ST. PETERSBURG — Jose Luna has been fishing local waters for most of his life. The charter boat captain has caught everything from tarpon to triggerfish.
But on Memorial Day he hooked a fish that made him stop and wonder.
"There was a lot of boat traffic on the water so we decided to stay close to shore and try to pick up a few pompano," explained Luna, 42. "We picked up a few fish, then we hooked something that we could tell was a little different."
The water was exceptionally clear, almost as transparent as that of the Florida Keys, so he could see the fish — silver with a blue back — that had hit the teaser fly of his pompano jig.

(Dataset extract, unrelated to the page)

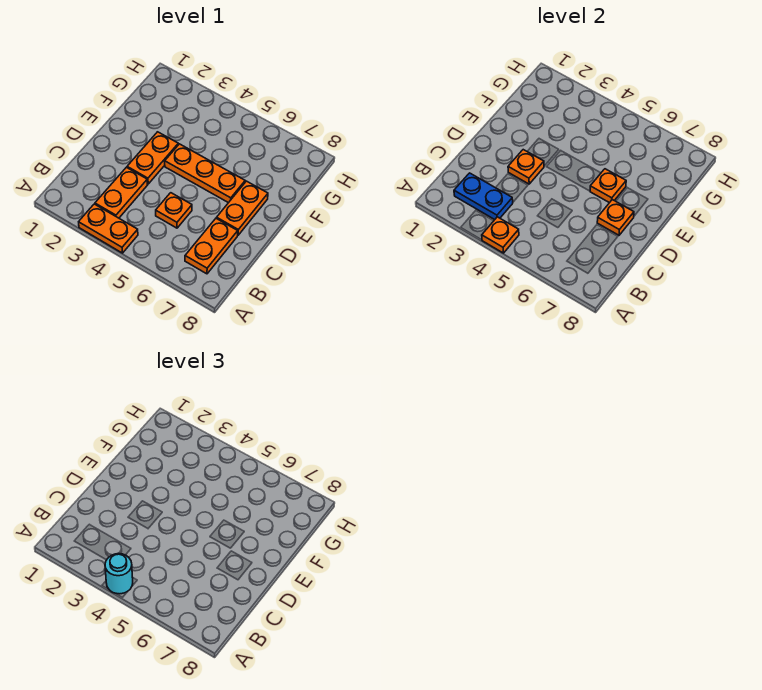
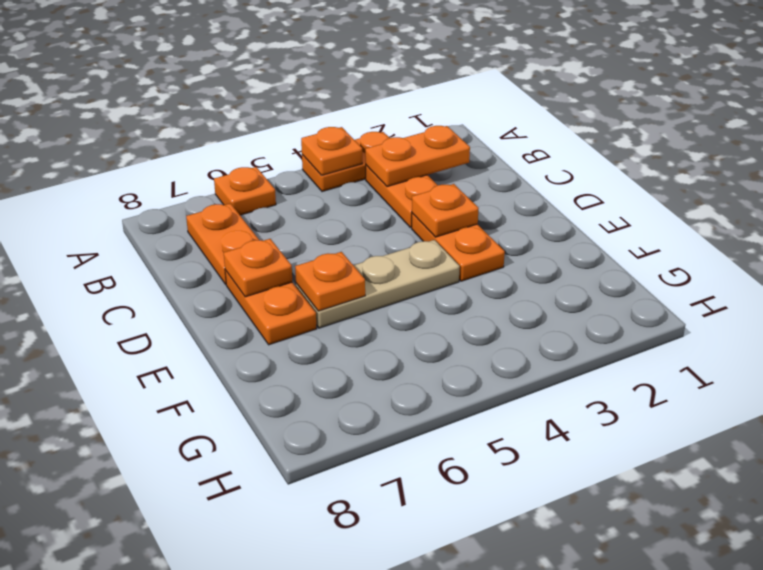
cyan 1x1 round brick [105,554,133,594] -> none
blue 1x2 plate [454,173,513,220] -> orange 1x2 plate [365,126,470,187]
orange 1x1 plate [156,193,192,228] -> orange 1x1 plate moved to [214,167,276,215]
orange 1x3 plate [165,144,245,203] -> tan 1x3 plate [296,240,460,328]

He knew right away that he had hooked a bonefish.
The sport fish, sometimes called the silver ghost of the flats, is famous for lightning-fast runs. But the species is tropical and seldom found outside of the Keys.
"I was shocked," said Luna, of St. Petersburg. "They are not supposed to be in Tampa Bay."
Luna, and his fishing buddy Doug Husenitza said they thought the fish was a fluke, then they caught two more on each successive cast.
"There must have been a whole school of them," Luna said. "I've never seen anything like it."
Luna suspected that perhaps the mild winter or improving water quality brought the fish north. All three were about a foot long. In the Keys, most specimens weigh 3 to 5 pounds. The world record is 19 pounds, set in South Africa in 1962.
Last summer, the Florida Fish and Wildlife Conservation Commission's new regulations making bonefish catch-and-release-only added another layer of protection.
At the same time, officials also eliminated the harvest of tarpon, with the exception of the possession of a single tarpon when in pursuit of an International Game Fish Association record. Even then, anglers must purchase a tarpon tag, limited to one per person, per year. Anglers can still photograph the fish as long as it remains in the water.
In regard to bonefish, the tournament exemption permit that allowed tournament anglers with the proper permit to temporarily possess bonefish for transport to a tournament scale was also eliminated.
Luna hopes that bonefish will stick around. Two weeks earlier, Kirby Langelier and Rick Yarrington caught a bonefish off Pinellas Point.
"At first I thought it was a little grouper, but it was too quick for that," said Langelier, a 44-year-old from St. Petersburg. "I had heard rumors of bonefish in the bay but this was a first for me.
Kathy Guindon, a biologist with the Florida Fish and Wildlife Conservation Commission, said her office receives reports of bonefish from time to time.
"This is not part of their normal range," she said. "It is rare to see them here."
Guindon said the mild winter may have brought the bonefish north, but she doubts that the fish represent a viable breeding population. But Yarrington disagrees.
"I think they are always here," said the 57-year-old self-professed Florida Cracker. "I have caught them before off Pinellas Point, along with permit. I think they are too small to swim all that way. There must be a local population."